Pedro abrió aquella mañana de diciembre feliz, dos meses después de haber reformado su local de toda la vida. Es un hostelero culipardo que lleva detrás de la barra desde que le salieron los dientes. Sobre la una y media del mediodía, alguien dio la voz de alarma y dijo que había una bomba. Pedro echó a la calle a todos los clientes y con la policía acordonó el local. Mi compañera Salu García Alfaro, de Onda Cero Valdepeñas, era vecina entonces del Bar El Peral. Me dice que desalojaron todo el edificio y los hicieron bajar a la plaza. “No debí de entrar, pero entré y me estalló la bomba”, asegura Pedro. “No escuché nada, no recuerdo nada, sólo un silencio y oscuridad... Cerré los ojos y ya está”. La bomba estaba en el cuarto de baño de señoras. “Pasé el día con infusiones... Creo que vinieron aquí porque era el único local abierto en la Plaza de España... La policía me dijo después que los detuvieron... En cuarenta y cinco días, volví a abrir... Para mí me guardo lo que yo pienso, pero son asesinos... Lo importante es que no pasó nada y no mató a nadie”.
Como Pedro, miles son los testimonios vivos que hoy podrían hablar de ETA. Recuerdo el asesinato de Tomás y Valiente una fría mañana de febrero cuando yo salía de la facultad de la Complutense.
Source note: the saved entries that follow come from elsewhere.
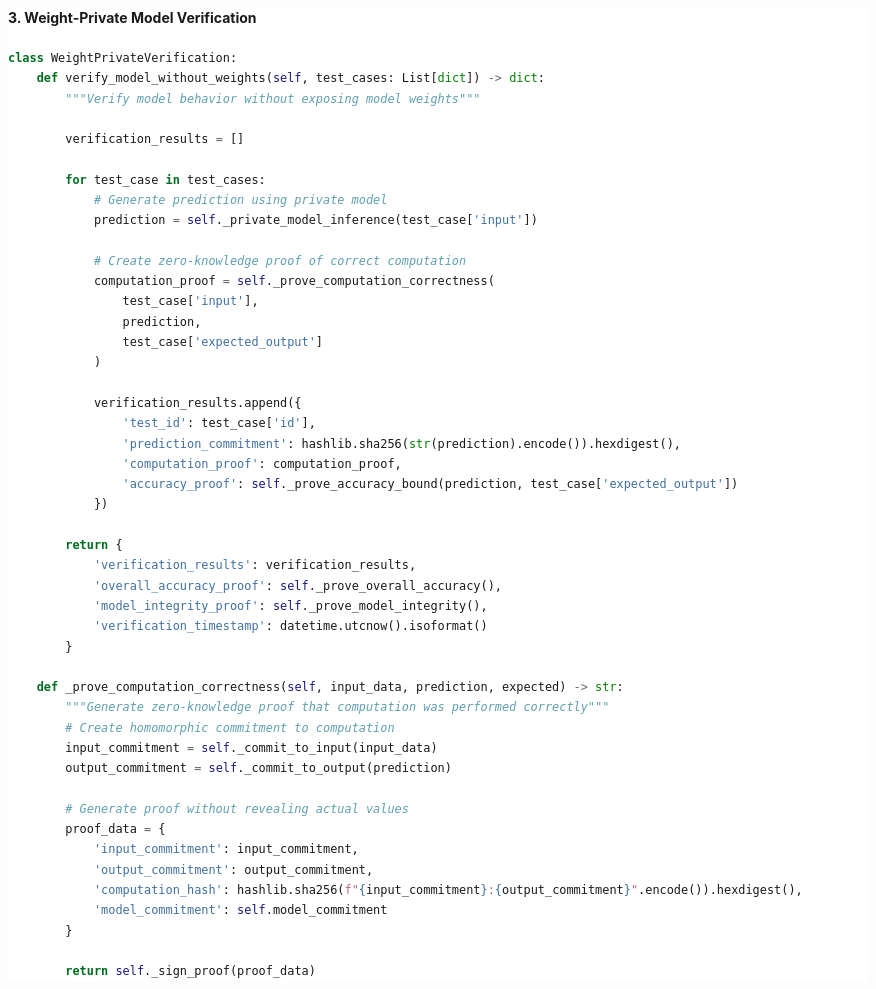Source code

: #### 3. Weight-Private Model Verification
```python
class WeightPrivateVerification:
    def verify_model_without_weights(self, test_cases: List[dict]) -> dict:
        """Verify model behavior without exposing model weights"""
        
        verification_results = []
        
        for test_case in test_cases:
            # Generate prediction using private model
            prediction = self._private_model_inference(test_case['input'])
            
            # Create zero-knowledge proof of correct computation
            computation_proof = self._prove_computation_correctness(
                test_case['input'], 
                prediction,
                test_case['expected_output']
            )
            
            verification_results.append({
                'test_id': test_case['id'],
                'prediction_commitment': hashlib.sha256(str(prediction).encode()).hexdigest(),
                'computation_proof': computation_proof,
                'accuracy_proof': self._prove_accuracy_bound(prediction, test_case['expected_output'])
            })
        
        return {
            'verification_results': verification_results,
            'overall_accuracy_proof': self._prove_overall_accuracy(),
            'model_integrity_proof': self._prove_model_integrity(),
            'verification_timestamp': datetime.utcnow().isoformat()
        }
    
    def _prove_computation_correctness(self, input_data, prediction, expected) -> str:
        """Generate zero-knowledge proof that computation was performed correctly"""
        # Create homomorphic commitment to computation
        input_commitment = self._commit_to_input(input_data)
        output_commitment = self._commit_to_output(prediction)
        
        # Generate proof without revealing actual values
        proof_data = {
            'input_commitment': input_commitment,
            'output_commitment': output_commitment,
            'computation_hash': hashlib.sha256(f"{input_commitment}:{output_commitment}".encode()).hexdigest(),
            'model_commitment': self.model_commitment
        }
        
        return self._sign_proof(proof_data)
```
O el atentado de Vallecas un 11 de diciembre. Y, por supuesto, Miguel Ángel Blanco y Ortega Lara. La cara más mísera y oscura del hombre en menos de quince días. Qué hijos de puta los etarras. En la hora final, sólo queda asco y conmiseración. Que se pudran en la cárcel por todo el dolor que causaron. Y que no traten de sacar tajada. Como dijo Rajoy el viernes, si no lo consiguieron con violencia, es de esperar que no lo obtengan sin ella.
Nuestro respeto reverencial a todos los muertos que cayeron, sin distinción, y nuestro apoyo a las familias que aún hoy lo sufren. Es lo mínimo que una sociedad justa y democrática debe hacer, estar con las víctimas. Y nuestro desprecio absoluto no sólo a quienes mataron, sino a quienes los justificaron. Pedro Jota recordaba ayer que Aznar dijo de Arzallus que era el “jefe de los nazis”. Perro rabioso el jesuita. Los curas enfermaron y la Iglesia no ha sabido extirpar el cáncer del nacionalismo en su seno. Ahora pasa en Cataluña de nuevo. Las palabras de Monseñor Uriarte con el cadáver de López de la Calle aún caliente, pidiendo a Mayor Oreja el acercamiento de presos etarras, producen arcadas aún con la distancia del tiempo mediante.
Que sea obligatoria, por favor, en todas las escuelas, sobre todo en el País Vasco, la lectura de Patria, la obra de Fernando Aramburu. Y que nadie olvide que el nacionalismo anida en su vientre el monstruo dormido de la violencia. Y en cualquier momento, puede volver a despertar.